For months now, multiple offers in Sacramento have been the norm. That’s due to low inventory, low interest rates and high demand. It’s cheaper to buy in the buy or rent scenario. When it’s cheaper to buy than to rent, it also means investors will get positive cash flow even if they finance a home. So, investors and first-time home buyers have been competing, often for the same home.
Here is something to understand about first-time home buyers. When a first-time home buyer bids over list price for a home, that home buyer is not taking extra money out of her pocket. She is rolling the excess into her mortgage. So, it’s not really costing her a lot of extra money to make a purchase offer over the seller’s asking price. If she offers an extra $5,000, her mortgage payment changes by about $30. That’s peanuts. Using that formula, at 3.5% interest, she can bid $15,000 over list price and still not change her mortgage payment by more than a hundred bucks. Of course, it might not appraise at that amount, and therein lies the major problem with first-time home buyers overbidding.
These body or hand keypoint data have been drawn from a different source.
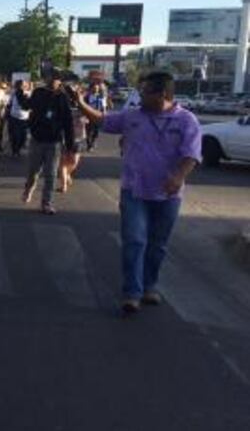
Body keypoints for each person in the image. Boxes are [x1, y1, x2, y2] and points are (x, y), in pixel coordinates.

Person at [73, 72, 202, 316]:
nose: (139, 96)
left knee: (158, 244)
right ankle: (132, 292)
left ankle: (149, 286)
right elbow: (103, 121)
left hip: (168, 196)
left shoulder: (187, 121)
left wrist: (178, 176)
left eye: (144, 91)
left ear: (162, 94)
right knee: (134, 240)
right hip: (134, 191)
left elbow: (192, 154)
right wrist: (81, 103)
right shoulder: (133, 116)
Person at [16, 69, 75, 215]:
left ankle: (46, 203)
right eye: (51, 77)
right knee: (33, 171)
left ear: (60, 81)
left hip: (54, 142)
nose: (53, 80)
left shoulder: (63, 98)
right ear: (47, 78)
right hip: (37, 139)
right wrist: (19, 92)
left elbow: (68, 123)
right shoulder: (38, 92)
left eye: (56, 78)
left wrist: (70, 146)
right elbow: (25, 105)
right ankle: (28, 188)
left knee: (51, 174)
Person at [58, 83, 87, 194]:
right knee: (64, 162)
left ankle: (67, 174)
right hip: (64, 137)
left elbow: (88, 118)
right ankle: (64, 185)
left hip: (79, 137)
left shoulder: (82, 105)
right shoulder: (61, 104)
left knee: (74, 161)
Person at [8, 79, 30, 156]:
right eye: (22, 85)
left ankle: (18, 149)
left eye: (24, 85)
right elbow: (9, 103)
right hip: (14, 117)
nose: (23, 86)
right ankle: (15, 150)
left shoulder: (28, 93)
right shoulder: (13, 93)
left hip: (24, 118)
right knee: (15, 135)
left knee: (23, 136)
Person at [84, 81, 108, 151]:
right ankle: (89, 145)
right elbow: (84, 106)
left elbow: (104, 108)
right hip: (89, 116)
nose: (95, 89)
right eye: (94, 88)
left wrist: (104, 116)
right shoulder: (88, 97)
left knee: (96, 132)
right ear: (91, 89)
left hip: (98, 116)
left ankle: (93, 141)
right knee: (88, 131)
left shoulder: (101, 97)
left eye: (97, 88)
If there are no comparable sales available at that price, the appraiser won’t submit a value at the purchase contract price. If the buyer gets a low appraisal, her only solution to move forward is to pay the $15,000 difference out of pocket, in cash. Most don’t have that kind of cash and, if they did, they wouldn’t pay over market with it. Not just for the opportunity to buy a home, nope. Unless they would. Unless they were that desperate to buy a home.
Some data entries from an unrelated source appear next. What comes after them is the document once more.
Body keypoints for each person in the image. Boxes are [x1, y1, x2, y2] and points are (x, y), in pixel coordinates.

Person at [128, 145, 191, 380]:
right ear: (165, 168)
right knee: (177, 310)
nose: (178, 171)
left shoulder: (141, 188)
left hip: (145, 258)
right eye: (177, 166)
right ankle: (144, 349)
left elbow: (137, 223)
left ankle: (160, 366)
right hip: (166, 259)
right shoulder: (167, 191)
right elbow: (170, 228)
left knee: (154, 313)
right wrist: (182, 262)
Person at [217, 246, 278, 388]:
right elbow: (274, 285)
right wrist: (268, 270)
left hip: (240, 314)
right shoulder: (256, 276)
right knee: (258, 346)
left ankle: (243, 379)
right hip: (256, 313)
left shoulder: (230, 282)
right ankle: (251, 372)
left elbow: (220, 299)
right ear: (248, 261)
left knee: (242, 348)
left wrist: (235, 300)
Not only am I seeing owner occupants who are willing to play all loosey-goosey with cash, but now investors are, too. Investors are no longer guarding their cash like a precious commodity. They are willing to pay above market value, because that’s the last thing to give in negotiations. It’s no longer enough to pay cash. Now, it’s got to be over market. That’s what it takes to make prices go up. An investor who is willing to pay more than the going rate. Investors who pay over market result in higher comparable sales. Higher comparable sales pave the road for higher appraisals, which opens the flood gates for first-time home buyers.
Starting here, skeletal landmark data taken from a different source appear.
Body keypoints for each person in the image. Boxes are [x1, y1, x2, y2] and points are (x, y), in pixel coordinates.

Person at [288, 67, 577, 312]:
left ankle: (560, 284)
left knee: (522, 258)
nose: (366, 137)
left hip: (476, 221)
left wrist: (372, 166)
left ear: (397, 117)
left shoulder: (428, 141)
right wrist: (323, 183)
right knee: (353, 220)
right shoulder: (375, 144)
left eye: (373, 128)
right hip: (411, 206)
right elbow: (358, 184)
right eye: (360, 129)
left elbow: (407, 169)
The kink in all of this is sellers don’t seem to be aware of this new twist. When I tell sellers about the market, they look at me like I just landed here from Mars. Do I have spinach in my teeth?
I predict a very strong 4th quarter for 2012. I believe when we look back at the numbers in the spring, our Sacramento real estate market will blow your socks off. This is a fabulous time to be a seller or a listing agent in Sacramento.